··· Extracted entries ···

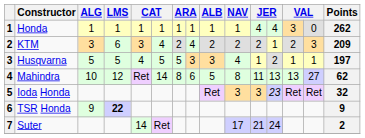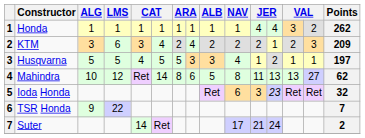Honda | column 14: 0 -> 2
Ioda Honda | NAV: 3 -> 6
TSR Honda | LMS: bold -> normal
TSR Honda | Points: 9 -> 7
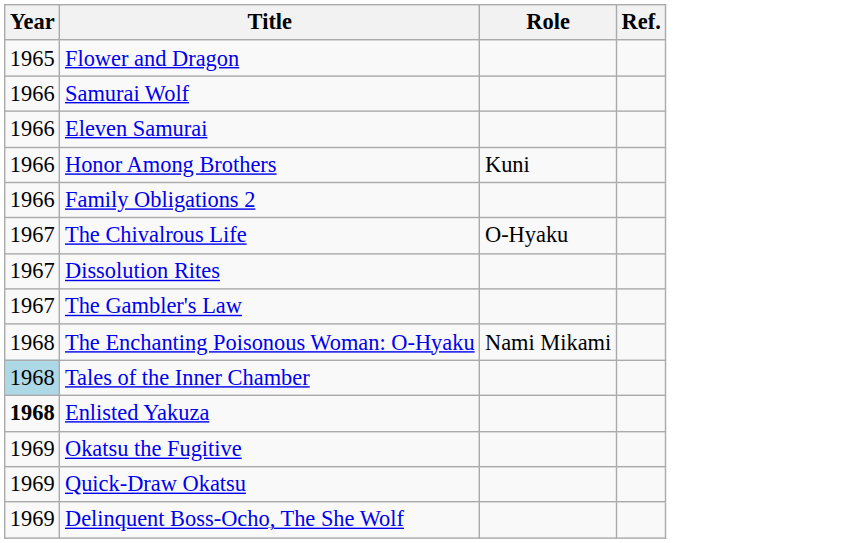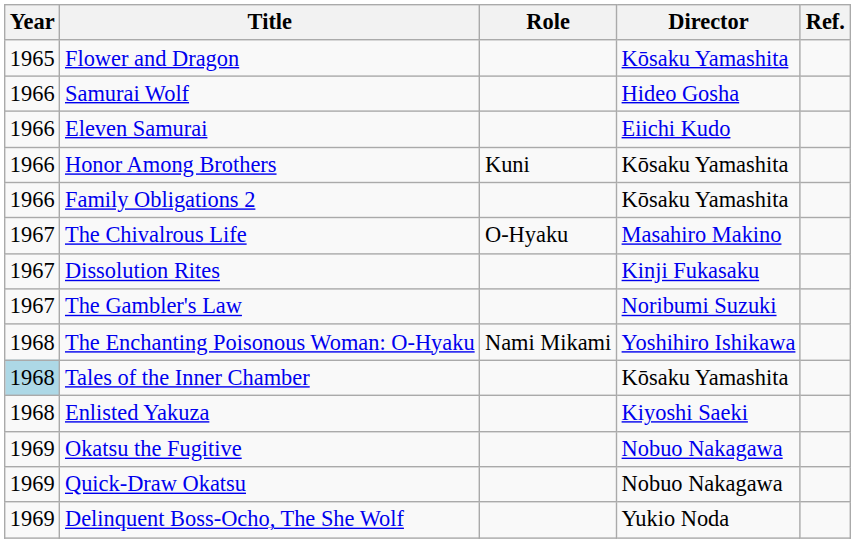+ column: Director | Kōsaku Yamashita | Hideo Gosha | Eiichi Kudo | Kōsaku Yamashita | Kōsaku Yamashita | Masahiro Makino | Kinji Fukasaku | Noribumi Suzuki | Yoshihiro Ishikawa | Kōsaku Yamashita | Kiyoshi Saeki | Nobuo Nakagawa | Nobuo Nakagawa | Yukio Noda
Enlisted Yakuza | Year: bold -> normal
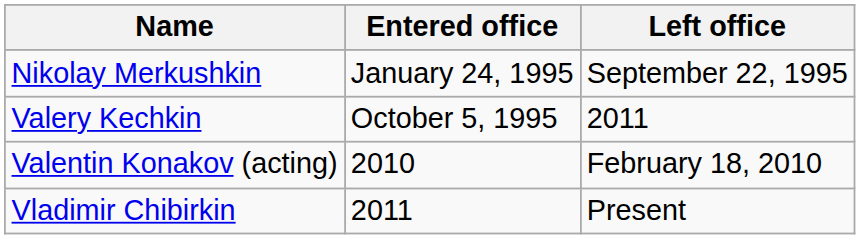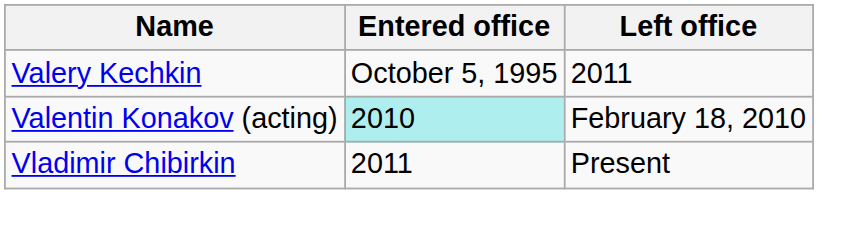- row: Nikolay Merkushkin | January 24, 1995 | September 22, 1995
Valentin Konakov (acting) | Entered office: no background -> paleturquoise background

···

▸ **Goal**
Pick out every line of the records above that contains the word "normal", and copy each one. Case counts.

▸ **Exercise result**
TSR Honda | LMS: bold -> normal
Enlisted Yakuza | Year: bold -> normal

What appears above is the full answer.